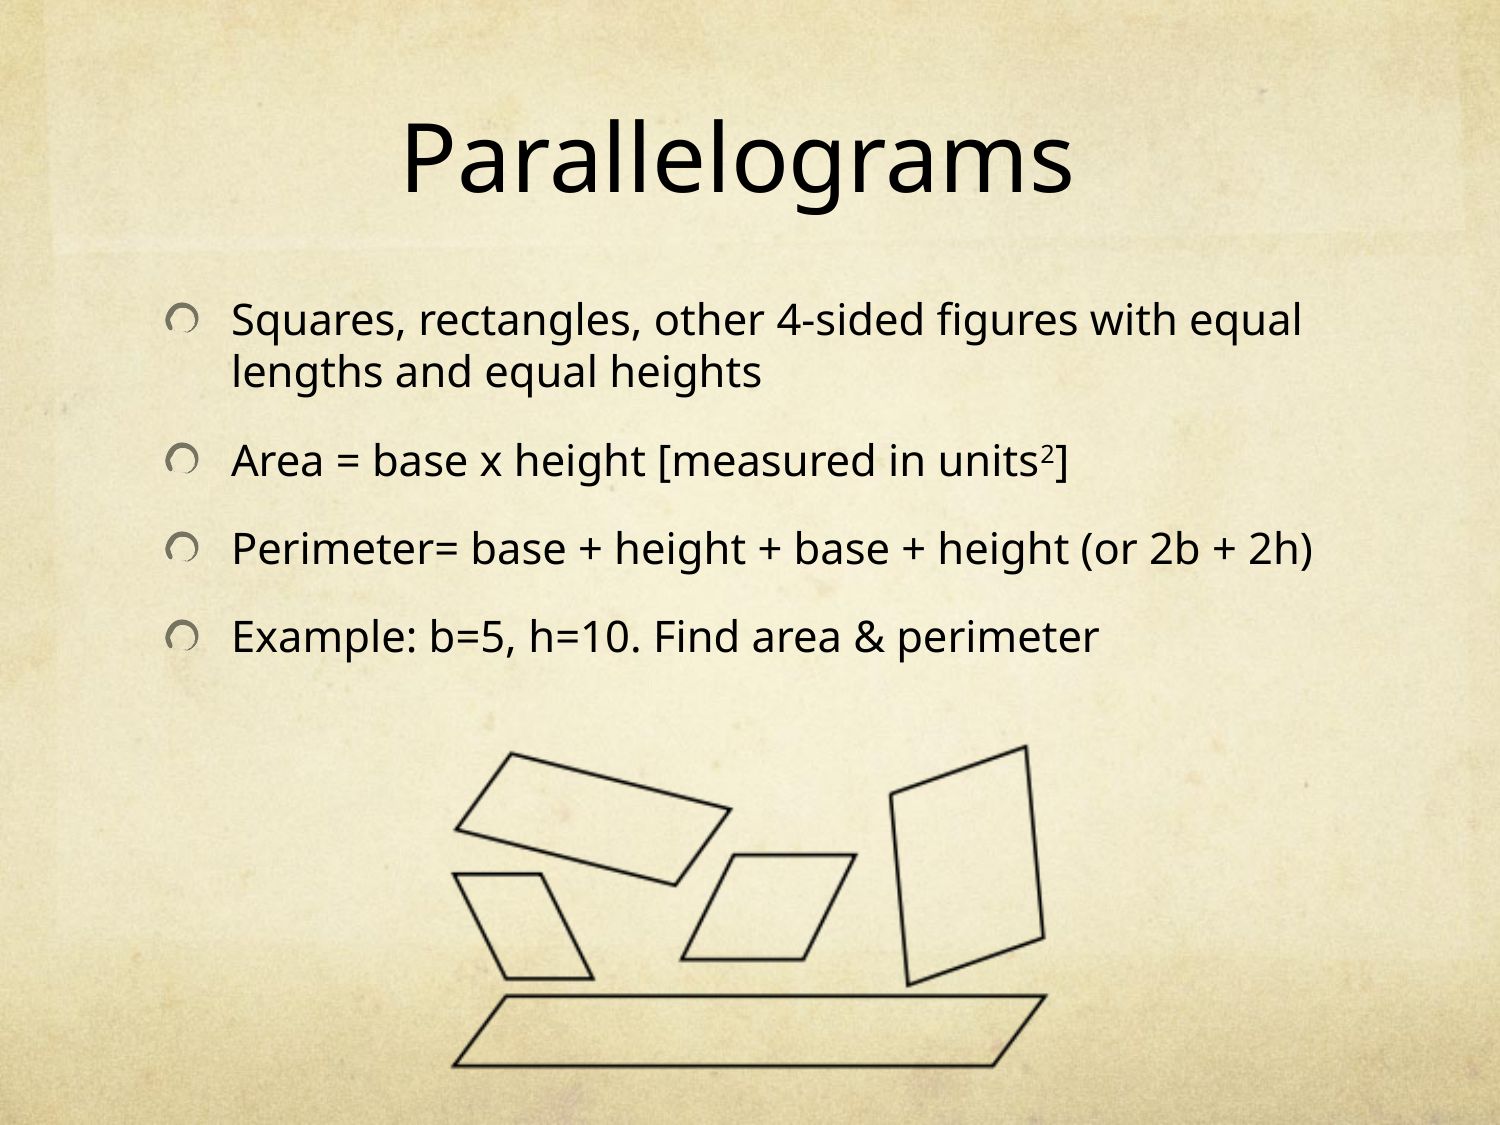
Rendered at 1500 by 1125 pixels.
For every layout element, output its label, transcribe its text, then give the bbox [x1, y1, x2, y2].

title Parallelograms [150, 82, 1350, 225]
picture [0, 0, 1500, 1125]
list Squares, rectangles, other 4-sided figures with equal lengths and equal heights Area = base x height [measured in units2] Perimeter= base + height + base + height (or 2b + 2h) Example: b=5, h=10. Find area & perimeter [150, 284, 1350, 705]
= = = = =
### Work item
Copy out only the lines from the one containing "For every layout" down to the last line of the material, keeping both ends.

### Solution for this exercise
For every layout element, output its label, transcribe its text, then give the bbox [x1, y1, x2, y2].

title Parallelograms [150, 82, 1350, 225]
picture [0, 0, 1500, 1125]
list Squares, rectangles, other 4-sided figures with equal lengths and equal heights Area = base x height [measured in units2] Perimeter= base + height + base + height (or 2b + 2h) Example: b=5, h=10. Find area & perimeter [150, 284, 1350, 705]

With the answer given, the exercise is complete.